> **Task to complete**
Write out every line of the data below without changing a word.

----- Records for the exercise -----

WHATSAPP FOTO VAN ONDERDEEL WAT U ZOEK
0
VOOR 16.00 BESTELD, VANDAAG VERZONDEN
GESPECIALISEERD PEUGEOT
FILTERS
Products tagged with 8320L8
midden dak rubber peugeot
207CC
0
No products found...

-----

> **Your solution**
WHATSAPP FOTO VAN ONDERDEEL WAT U ZOEK
0
VOOR 16.00 BESTELD, VANDAAG VERZONDEN
GESPECIALISEERD PEUGEOT
FILTERS
Products tagged with 8320L8
midden dak rubber peugeot
207CC
0
No products found...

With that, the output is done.